SENTENCIA CONSTITUCIONAL PLURINACIONAL 0460/2020-S4
Tribunal Constitucional Plurinacional de Bolivia

SENTENCIA CONSTITUCIONAL PLURINACIONAL 0460/2020-S4

Fecha: 16-Sep-2020

III.4.  Análisis del caso concreto

El accionante denunció la vulneración de sus derechos a la inviolabilidad del domicilio, a la vivienda, a la dignidad y al suministro de agua potable, alcantarillado, energía eléctrica y “otros”; debido a que, el 17 de septiembre de 2019, cuando se encontraba en su departamento, ubicado en la calle Francisco Pizarro 627, de la ciudad de Cochabamba, cuya posesión la obtuvo en mérito al contrato de anticresis suscrito el 28 de noviembre de 2014, con Hugo Reynaldo Claros Bejarano como apoderado de su hermano Nelson Edy Claros Bejarano, copropietario del inmueble; Ana Lizbeth Claros Bejarano y Guiselle Lara Claros, golpearon su puerta portando candado y cadenas, y lo encerraron impidiéndole de ese modo, la realización de sus actividades regulares y que pueda asistir a sus consultas médicas necesarias por su avanzada edad; no obstante ello, ante la necesidad de acudir a su visita médica, logró salir del departamento utilizando una sierra mecánica; pero al retornar, evidenció que las medidas asumidas se habían reiterado, viéndose obligado a trasladarse a un alojamiento al haber sido privado de sus pertenencias, efectos personales y mobiliario hecho realizado de forma abrupta, violenta e injustificada por las precitadas, quienes le cortaron también los servicios básicos.
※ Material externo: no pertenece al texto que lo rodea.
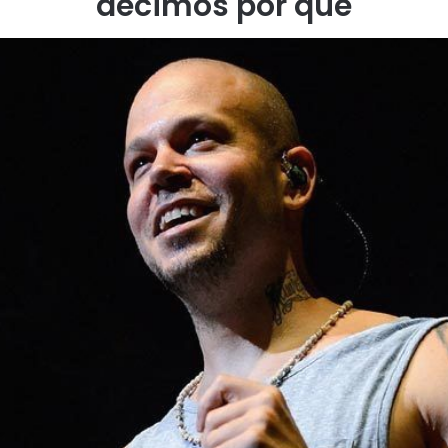
decimos por qué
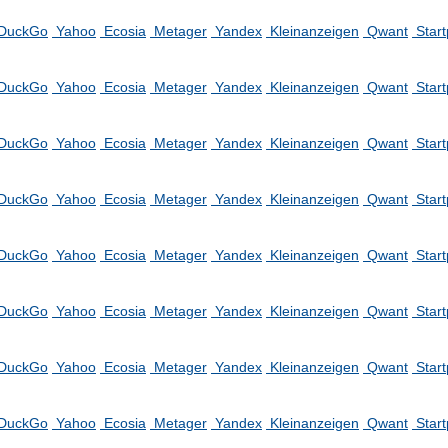
DuckGo
Yahoo
Ecosia
Metager
Yandex
Kleinanzeigen
Qwant
Star
DuckGo
Yahoo
Ecosia
Metager
Yandex
Kleinanzeigen
Qwant
Star
DuckGo
Yahoo
Ecosia
Metager
Yandex
Kleinanzeigen
Qwant
Star
DuckGo
Yahoo
Ecosia
Metager
Yandex
Kleinanzeigen
Qwant
Star
DuckGo
Yahoo
Ecosia
Metager
Yandex
Kleinanzeigen
Qwant
Star
DuckGo
Yahoo
Ecosia
Metager
Yandex
Kleinanzeigen
Qwant
Star
DuckGo
Yahoo
Ecosia
Metager
Yandex
Kleinanzeigen
Qwant
Star
DuckGo
Yahoo
Ecosia
Metager
Yandex
Kleinanzeigen
Qwant
Star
En el orden de hechos establecidos, es importante referir que según la jurisprudencia y normativa glosada en los Fundamentos Jurídicos III.1, 2 y 3 del presente fallo constitucional, en circunstancias de los supuestos excepcionales, es decir, cuando se advierten y constatan lesiones de los derechos fundamentales o garantías constitucionales que pueden previsiblemente ocasionar un daño irreparable e irremediable, o bien cuando se constata la ejecución de vías o medidas de hecho, la acción de amparo constitucional entra a tutelar de manera directa e inmediata, prescindiendo inclusive de su carácter subsidiario, sean estas cometidas por autoridades públicas o por particulares, entendidas como actos ilegales arbitrarios que desconocen y prescinden de las instancias legales y procedimientos que el ordenamiento jurídico otorga, realizando justicia directa, con abuso del poder frente al agraviado, resultando ilegítimos por no tener respaldo legal alguno y por el daño ocasionado y la gravedad de los mismos, merecen la tutela inmediata por vulneración de derechos fundamentales. La idea no es otra que, la proscripción del poder abusivo y velar por la observancia de la prohibición de hacerse justicia por mano propia; en consecuencia, toda acción de hecho que se adopte por una o un grupo de personas u organizaciones, constituye un acto ilegal lesivo de los derechos fundamentales; en razón de que, ante las supuestas irregularidades cometidas por un servidor público o particular, se debe acudir en reclamo a las instancias legales competentes y no pretender hacer justicia por mano propia ni arrogarse atribuciones no reconocidas por ley. Asimismo, de acuerdo al orden constitucional vigente, uno de los valores plurales supremos, comprendido en el art. 8.II de la CPE, asegura la igualdad no solamente formal, sino principalmente material; razón por la cual, a través de políticas afirmativas y también mediante una tutela constitucional reforzada por medio de las distintas acciones de garantía previstas en la Ley Fundamental, deben consagrarse efectivamente los derechos de grupos de atención prioritaria, denominados también sectores en condiciones de vulnerabilidad, entre los cuales se encuentran las personas adultas mayores.

Por lo referido, no es compatible con la normativa legal vigente y menos con la doctrina y jurisprudencia constitucional, que se acuda al ejercicio de vías de hecho, haciendo justicia por mano propia, con el objetivo de desalojar de manera extrajudicial a los ocupantes de una vivienda, a cuyo fin, deben acudir a las instancias legales pertinentes a efectos de lograr la desocupación de los ambientes, previo cumplimiento de requisitos normativos adjetivos y sustantivos. En ese entendido, las partes tienen la carga procesal de demostrar, de un lado, la existencia irrefutable de la comisión de una medida de hecho ejecutada con prescindencia total de las formas legales vigentes, y la vinculación de dicha medida con la vulneración de un derecho fundamental de carácter primario, que requiera tutela inmediata; como el acceso a la vivienda y a los servicios básicos, sin los cuales, no es posible llevar una vida digna.